Hoje, muitos médicos egressos das universidades são mentores e usuários das tecnologias e desenvolvem os próprios softwares, em segmentos como a biotecnologia, o digital e a robótica aplicada aos procedimentos cirúrgicos. Com isso, cresceu o número de especialidades (a cidade é referência em ortopedia, urologia e medicina fetal, entre outras áreas), evitando deslocamentos para fora do Estado para diagnóstico e tratamento de algumas doenças. A própria condição de Florianópolis de cidade sem indústrias levou muitos recém-formados a investirem em startups e empresas de tecnologia e informação, inclusive na área da saúde, ganhando clientes aqui, no país e no mundo.

“A ACM ajudou a colocar Santa Catarina num dos mais altos patamares do país, graças também ao mérito dos médicos, mas nosso parâmetro não é o Brasil e sim nações onde a medicina é ainda mais avançada”, diz Ademar Paes Junior. “A associação defende o SUS para todos, mas é sabido que a Constituição de 1988 foi feita sem a previsão de aumento dos custos que traria. Além disso, há problemas de gestão, subfinanciamento e corrupção no sistema”.

Agora, a ACM está elaborando o Mapa de Risco da Saúde dos Catarinenses, que tem o objetivo de “colaborar para a construção de uma política de saúde cada vez mais eficaz no Estado, auxiliando desde os gestores do setor, nas esferas pública e privada, até instituições civis e empresas que queiram promover medidas de prevenção e cuidados para a qualidade de vida em Santa Catarina”.

Inteligência artificial como suporte às equipes médicas

Se o cirurgião pode controlar um procedimento a partir de um painel de controle, facilitando a mobilidade e o dinamismo dos profissionais durante uma operação, a IA (Inteligência Artificial) também veio para ficar e entra cada vez mais na rotina das equipes médicas. Há sistemas especializados e ferramentas que têm a IA como suporte, no tratamento de doenças, no desenvolvimento de equipamentos, na manutenção de aparelhos clínicos, na emissão de resultados de exames e na própria criação de novas políticas públicas de saúde.

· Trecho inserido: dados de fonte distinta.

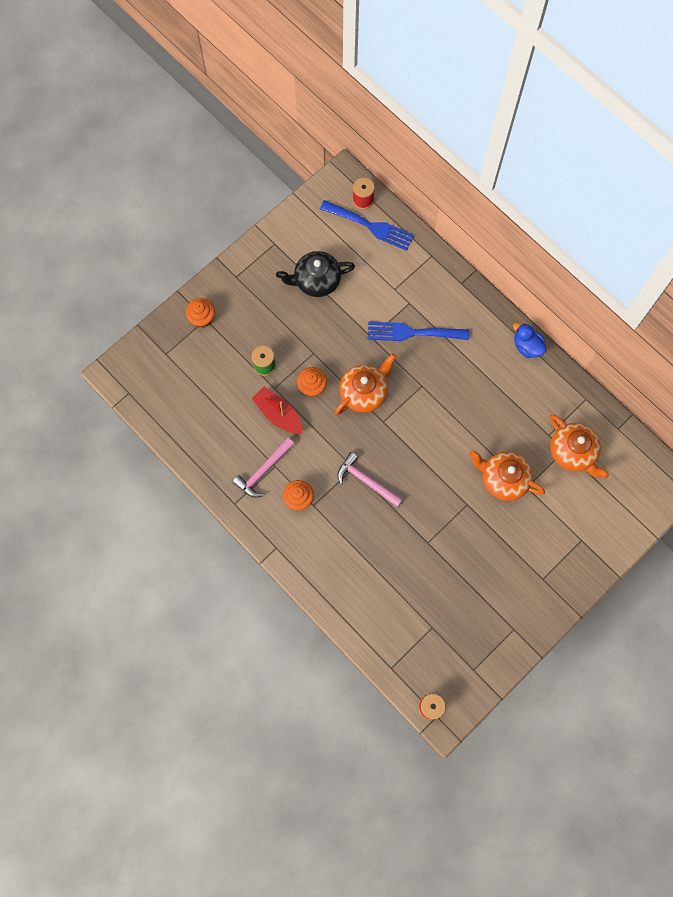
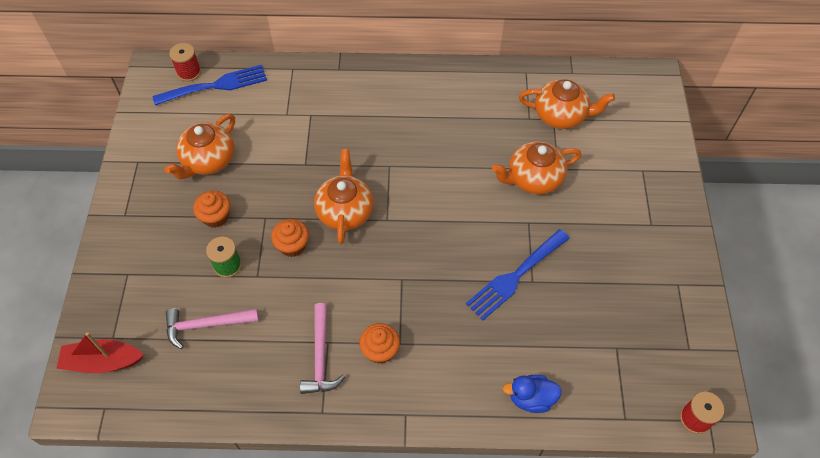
camera: 45 degrees left, 15 degrees down
orange cupcake [186,298,215,328] -> orange cupcake moved to [193,191,230,228]
red boat [252,387,303,434] -> red boat moved to [56,332,144,373]
black teapot [276,251,355,297] -> orange teapot [165,114,235,179]
pink hammer [337,452,403,507] -> pink hammer moved to [166,308,259,349]
blue fork [368,321,469,341] -> blue fork moved to [466,229,570,320]
blue duck [513,323,546,358] -> blue duck moved to [503,375,562,413]

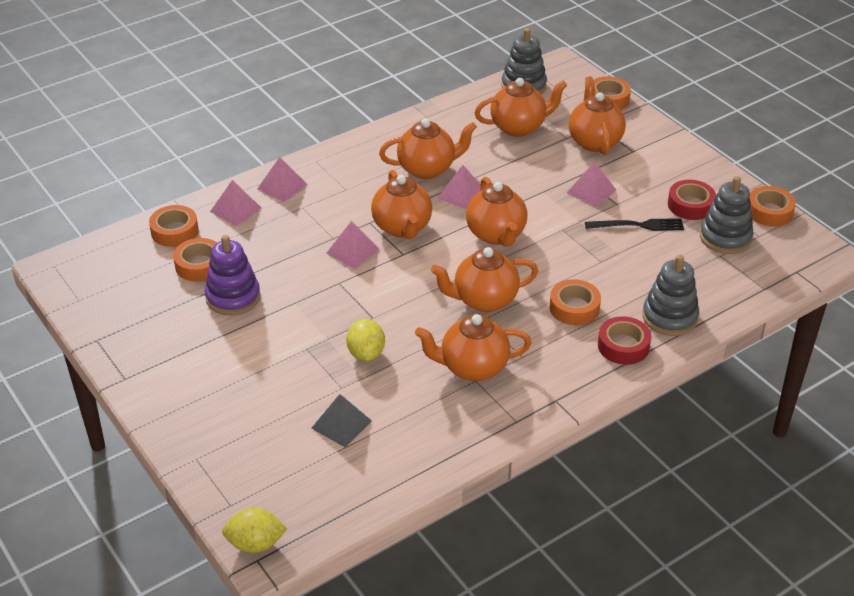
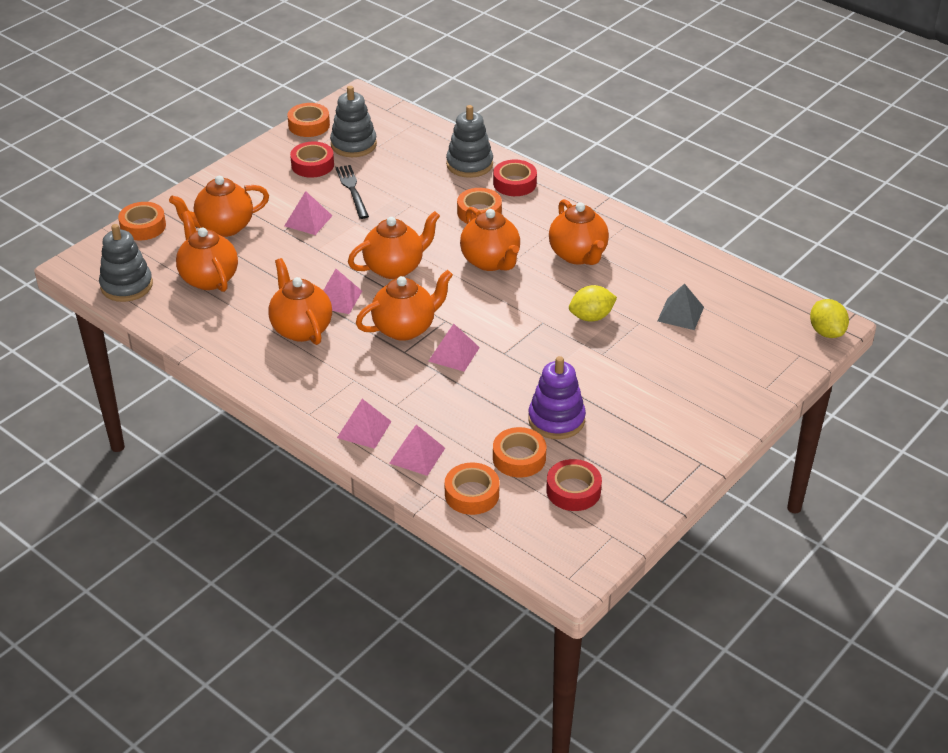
camera: 105 degrees left, 0 degrees up
none -> red tape [546,459,602,511]

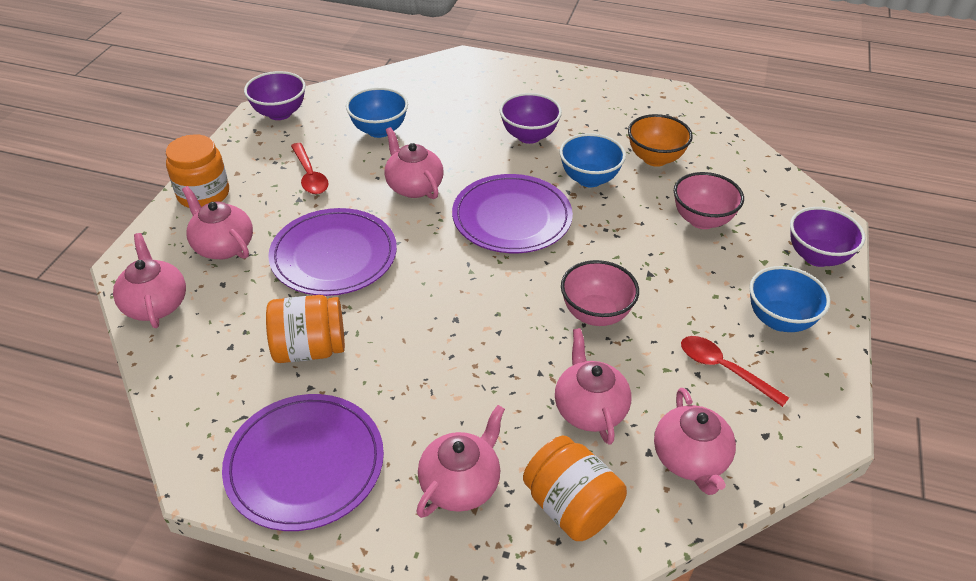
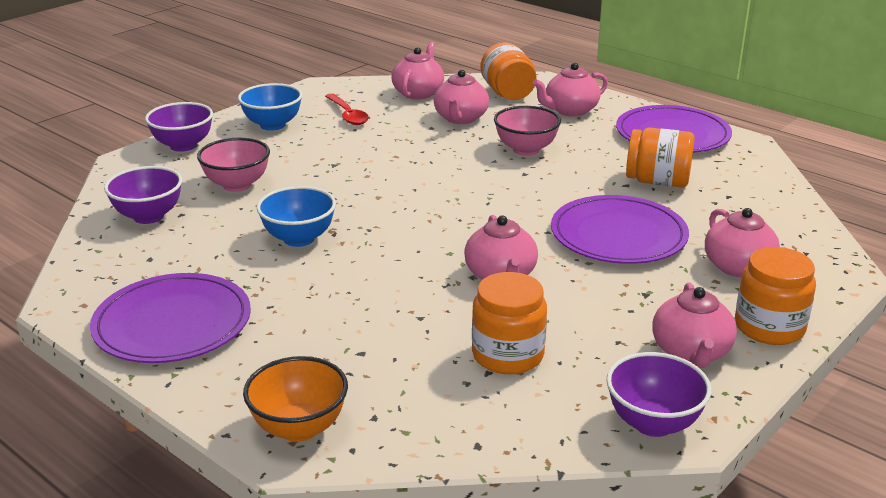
camera: 155 degrees left, 15 degrees down
pink teapot [113,233,186,328] -> pink teapot moved to [652,282,737,368]
red spoon [291,143,329,194] -> none
blue bowl [346,87,408,138] -> orange jar [472,272,547,374]
purple plate [452,174,573,253] -> purple plate moved to [90,273,251,363]
purple bowl [499,93,562,144] -> purple bowl moved to [104,166,182,224]
pink bowl [561,260,639,326] -> pink bowl moved to [494,106,561,156]
orange bowl [628,114,693,167] -> orange bowl moved to [243,356,348,442]

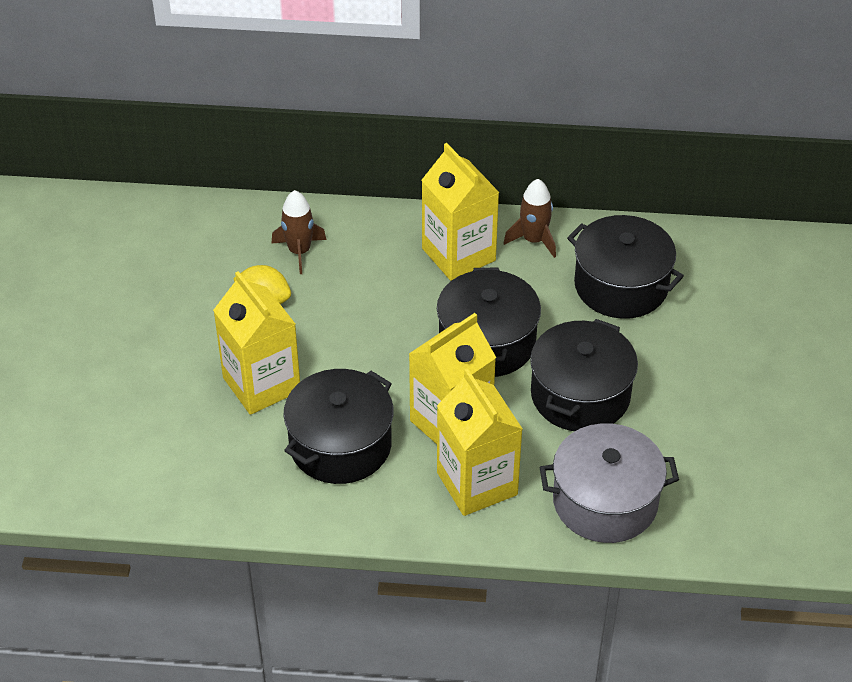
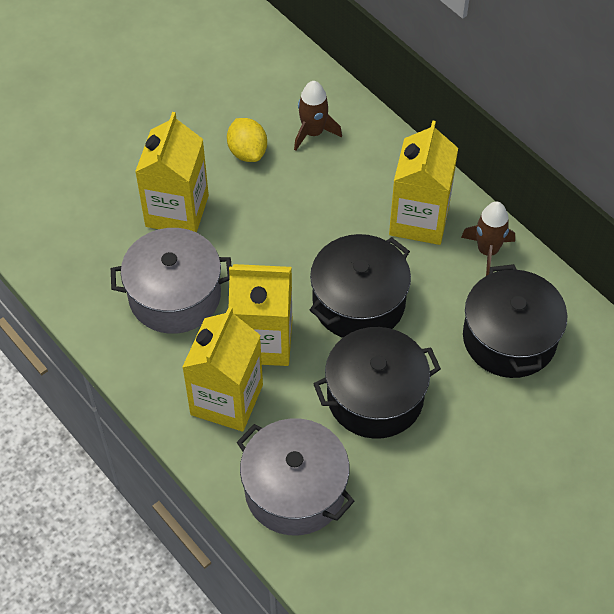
camera: 45 degrees right, 10 degrees up
black pot [283,369,394,484] -> grey pot [111,228,232,334]

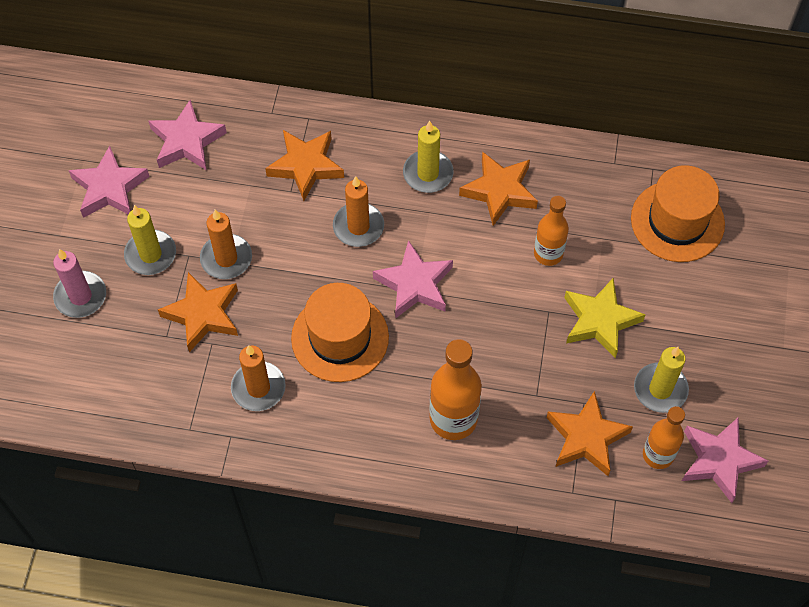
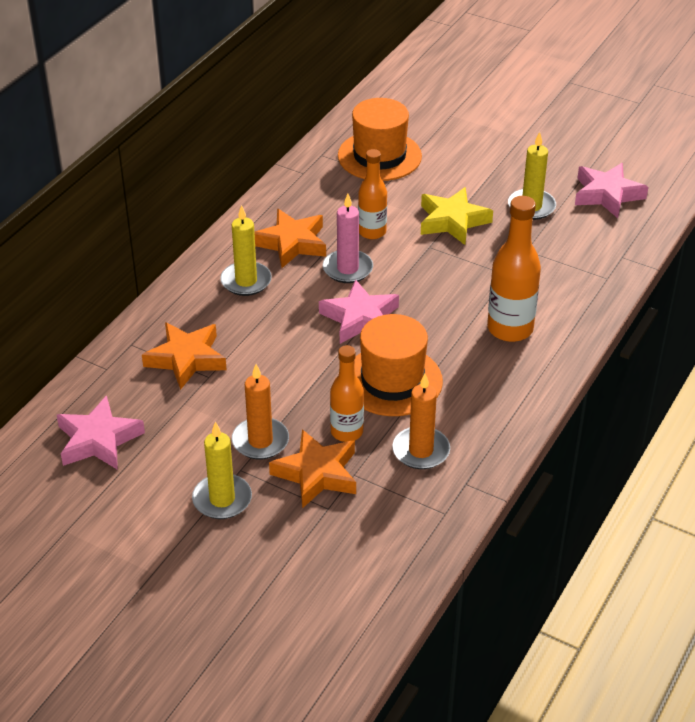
camera: 70 degrees left, 20 degrees down
pink candle [53,249,106,318] -> pink candle moved to [323,194,373,283]
pink star [69,146,150,218] -> none
orange candle [333,176,384,247] -> none
orange star [546,391,633,476] -> none
orange bottle [643,406,685,469] -> orange bottle moved to [330,345,364,442]

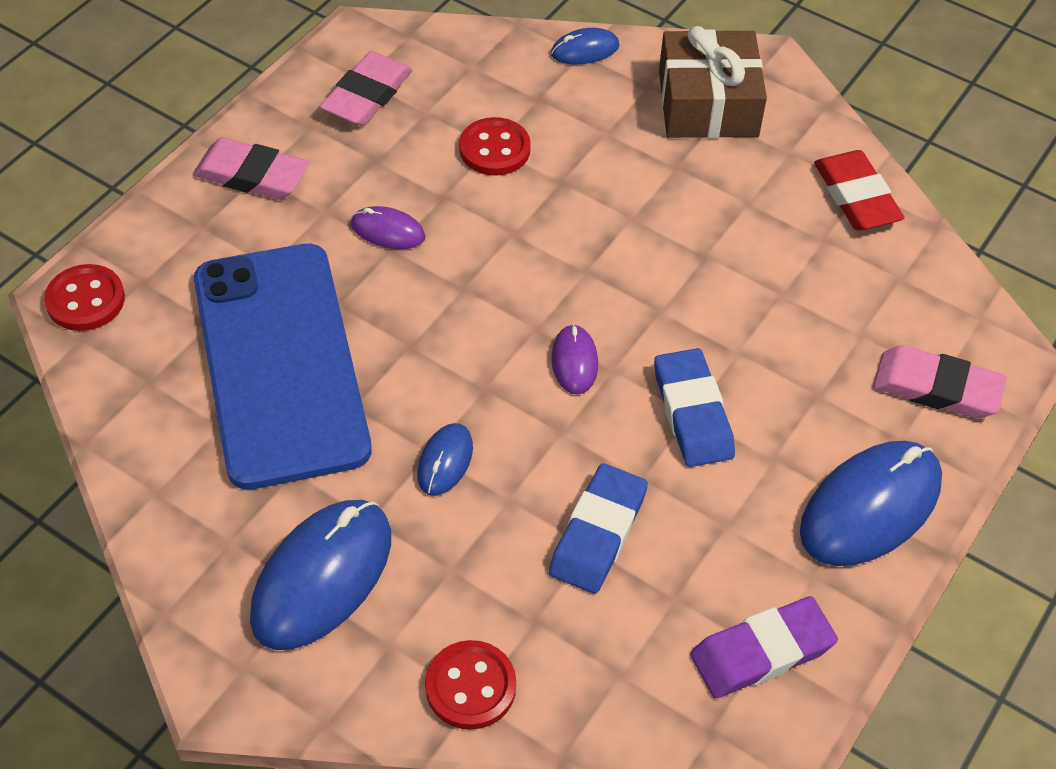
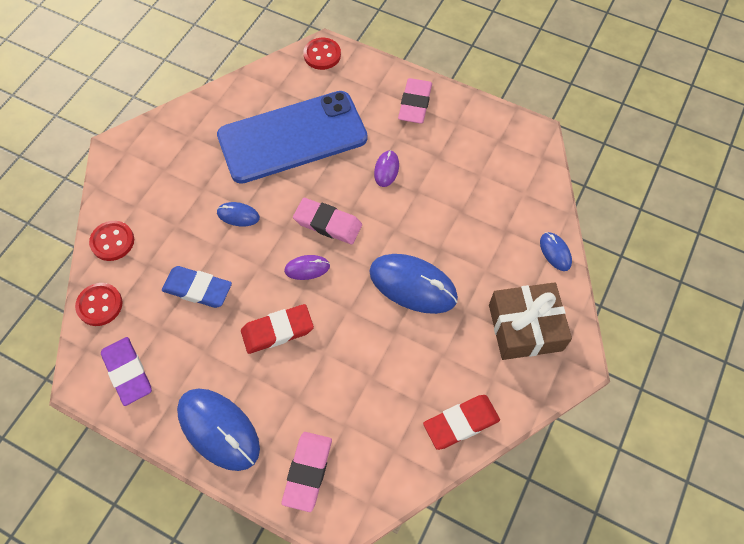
camera: 85 degrees right, 10 degrees up
blue mouse [250,500,391,650] -> blue mouse moved to [369,254,458,314]
pink eraser [320,51,413,126] -> pink eraser moved to [293,198,362,244]
red button [459,117,531,176] -> red button moved to [75,283,123,326]
blue eraser [654,348,735,467] -> red eraser [241,304,314,354]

Referência na medicina em SC, o doutor Murillo Capella diz que hoje só se sai do Estado em busca de tratamento em casos muito específicos – Foto: Leo Munhoz/ND

A força dos grupos empresariais na área da saúde facilita o acesso às novas tecnologias, como ocorre também em outras cidades importantes do Estado, como Joinville e Blumenau. Na Capital, a holding Hospital Care integra o hospital Baía Sul, a clínica Imagem e a clínica e maternidade Santa Helena. Isso permitiu, nos últimos anos, avanços relevantes em especialidades como hemodinâmica, cirurgia intrauterina, angiologia cirúrgica vascular, cirurgia buco-maxilo-facial e oftalmologia.

Num país onde 75% das pessoas dependem do SUS para se tratar, a demanda por investimentos públicos na saúde é gigantesca, mas é possível que procedimentos como a cirurgia robótica e os testes genéticos, por exemplo, caiam de preço com o tempo e sejam oferecidas a um público mais amplo.

O médico Murillo Capella prega a parcimônia no uso da tecnologia – não pelo que ela pode proporcionar, mas pelo risco do apego excessivo à tecnologia, em detrimento do diálogo com os pacientes. “Tem que haver equilíbrio entre o técnico e o humano”, afirma.